The Great Migration
Wednesday, October 15th 2008 | Ismael Ghalimi
As we further pored through Intalio’s results for the past quarter (call to be scheduled), we stumbled upon a very interesting combination of events: for the first time since Gartner’s Magic Quadrant for BPM Suites was published in November 2007, at least one existing customer for every single vendor in the Leader quadrant decided to migrate to Intalio’s product. Something is going on here…
There were 10 vendors in the Leader quadrant, and it used to be that we’d get migrations from one or two every quarter. But this past quarter, migrations started from all of them, for a variety of reasons: failed projects (Cf. yesterday’s post), reduced budgets for new projects, need for a complete stack including components such as BRE, DMS, or ESB, etc. But two reasons were invoked consistently for justifying such migrations: number one, the desire to move to a commercially-supported Open Source platform (Cf. COSMO); number two, the requirement for supporting the two standards that really matter for BPM 2.0: BPMN and BPEL. The BPM industry seems to have reached a tipping point.

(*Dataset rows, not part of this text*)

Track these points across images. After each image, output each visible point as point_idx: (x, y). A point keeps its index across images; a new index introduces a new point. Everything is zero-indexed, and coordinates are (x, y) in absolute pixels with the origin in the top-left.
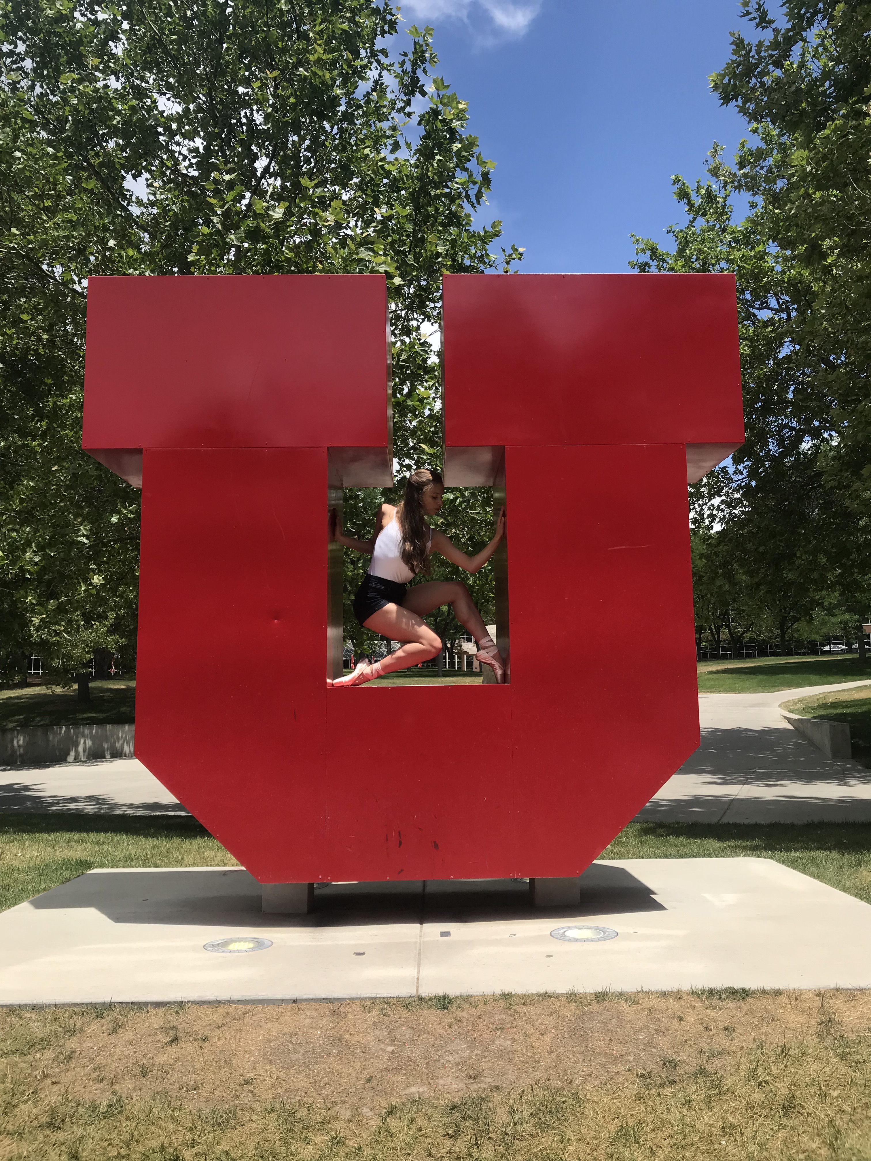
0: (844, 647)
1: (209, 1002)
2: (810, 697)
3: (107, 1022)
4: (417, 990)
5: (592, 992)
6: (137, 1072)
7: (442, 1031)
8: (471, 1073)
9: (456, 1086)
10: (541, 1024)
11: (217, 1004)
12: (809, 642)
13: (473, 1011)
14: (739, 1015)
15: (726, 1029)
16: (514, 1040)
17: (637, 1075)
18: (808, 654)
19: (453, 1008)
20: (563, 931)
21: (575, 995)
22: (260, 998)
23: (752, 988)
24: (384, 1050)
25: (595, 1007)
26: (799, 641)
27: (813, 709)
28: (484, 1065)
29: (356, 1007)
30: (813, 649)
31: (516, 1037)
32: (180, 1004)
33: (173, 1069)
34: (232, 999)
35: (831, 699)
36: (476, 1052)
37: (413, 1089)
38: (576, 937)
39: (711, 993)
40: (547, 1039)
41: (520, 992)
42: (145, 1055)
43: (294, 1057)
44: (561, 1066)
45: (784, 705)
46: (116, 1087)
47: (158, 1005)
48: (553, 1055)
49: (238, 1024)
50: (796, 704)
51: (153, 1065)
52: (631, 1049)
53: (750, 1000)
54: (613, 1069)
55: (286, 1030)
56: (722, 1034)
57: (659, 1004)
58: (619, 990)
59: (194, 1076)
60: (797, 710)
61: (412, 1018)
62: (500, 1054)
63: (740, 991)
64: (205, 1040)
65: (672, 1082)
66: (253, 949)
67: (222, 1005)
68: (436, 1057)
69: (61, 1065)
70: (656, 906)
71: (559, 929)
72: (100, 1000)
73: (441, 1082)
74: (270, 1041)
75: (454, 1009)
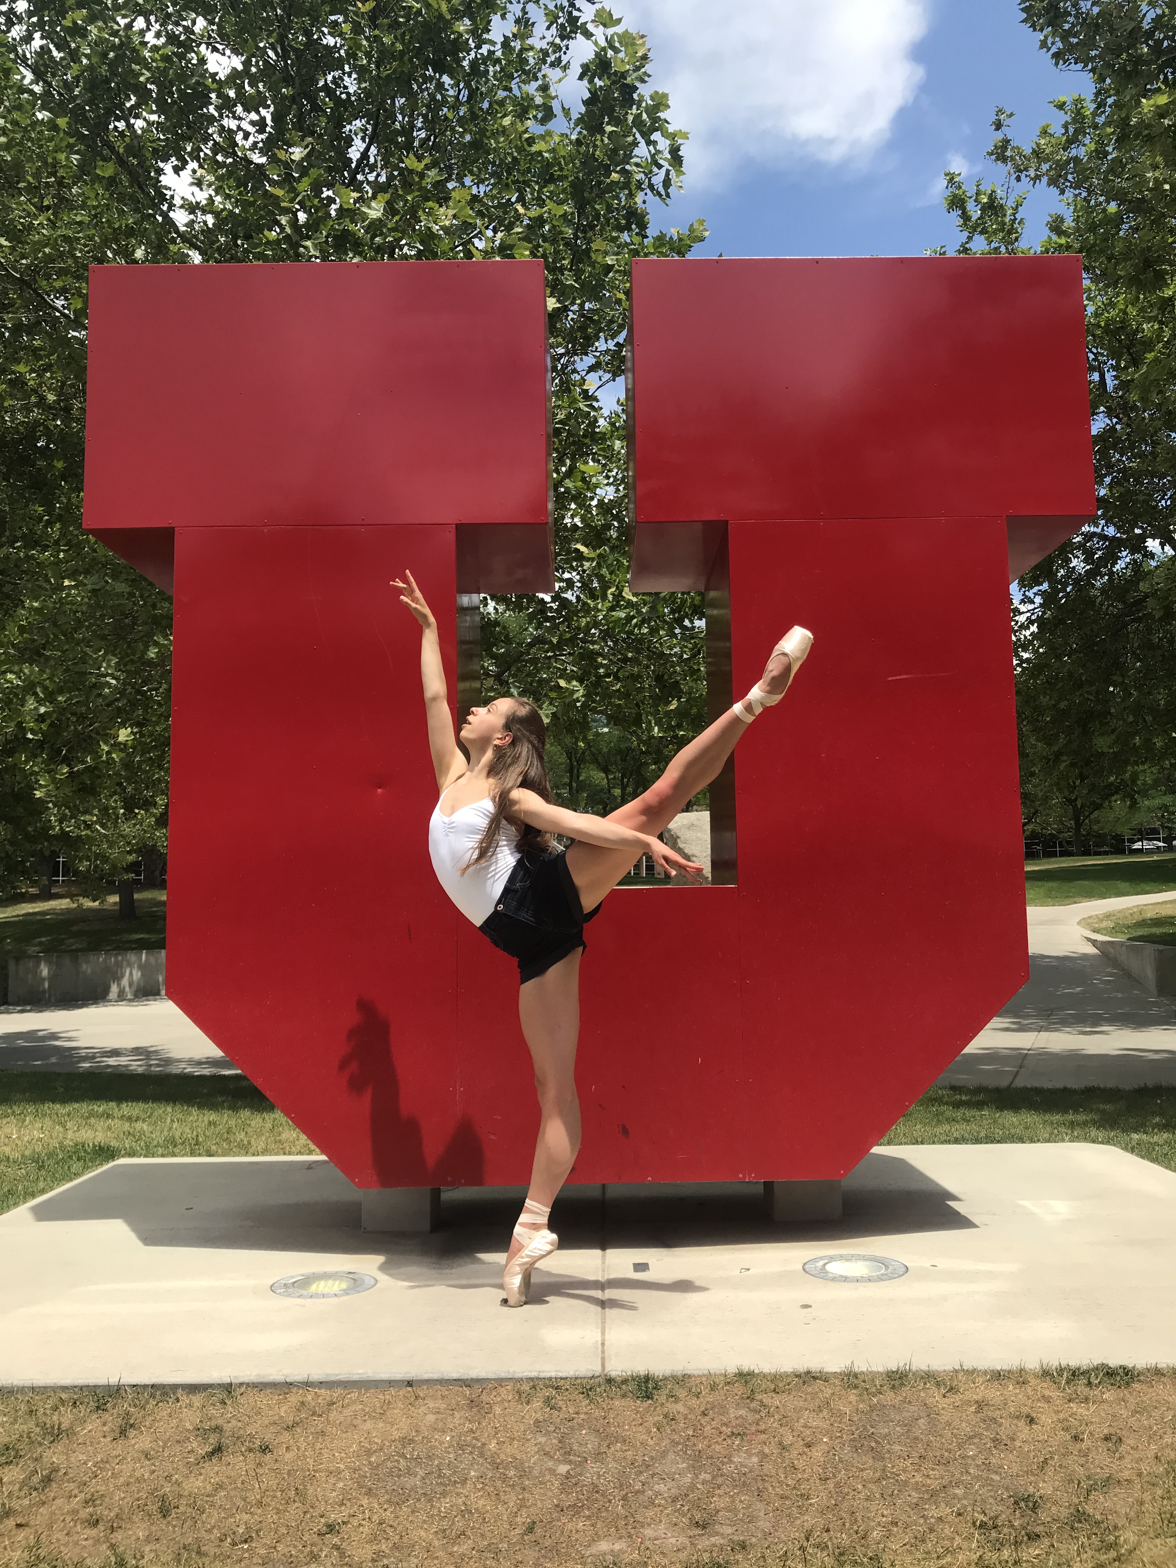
0: (1161, 844)
1: (274, 1385)
2: (1119, 912)
3: (112, 1419)
4: (603, 1365)
5: (881, 1369)
6: (153, 1508)
7: (645, 1437)
8: (698, 1517)
9: (673, 1540)
10: (805, 1426)
11: (285, 1387)
12: (1114, 838)
13: (694, 1402)
14: (1125, 1413)
15: (1107, 1439)
16: (763, 1456)
17: (974, 1523)
18: (1112, 853)
19: (661, 1396)
20: (821, 1263)
21: (856, 1376)
22: (356, 1378)
23: (1138, 1366)
24: (552, 1471)
25: (889, 1397)
26: (1100, 836)
27: (1128, 927)
28: (719, 1502)
29: (505, 1393)
30: (1119, 848)
31: (767, 1451)
32: (228, 1388)
33: (212, 1505)
34: (311, 1379)
35: (1149, 915)
36: (703, 1476)
37: (604, 1546)
38: (844, 1274)
39: (1074, 1374)
40: (817, 1453)
41: (766, 1370)
42: (168, 1478)
43: (410, 1482)
44: (845, 1505)
45: (1084, 922)
46: (118, 1536)
47: (193, 1389)
48: (831, 1485)
49: (319, 1423)
50: (1102, 921)
51: (180, 1496)
52: (958, 1475)
53: (1136, 1386)
54: (933, 1512)
55: (396, 1435)
56: (1102, 1446)
57: (993, 1394)
58: (925, 1368)
59: (246, 1517)
60: (1105, 929)
61: (597, 1413)
62: (742, 1482)
63: (1121, 1371)
64: (265, 1449)
65: (1034, 1537)
66: (346, 1292)
67: (294, 1390)
68: (638, 1486)
69: (34, 1494)
70: (958, 1221)
71: (814, 1260)
72: (102, 1381)
73: (648, 1532)
74: (369, 1453)
75: (663, 1399)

As such migrations get done, we get to learn more about our competitors’ products, and we’re improving our migration tools and methodologies. Since most products use a lot of proprietary technologies, such migrations can’t be fully automated, but they’re definitely getting easier. So, if you’re stuck with a proprietary BPM product that failed to deliver on its original promise, don’t let this give BPM a bad name in your organization. Instead, consider migrating to an Open Source, standards-based alternative, that you and your team will be able to use on your own.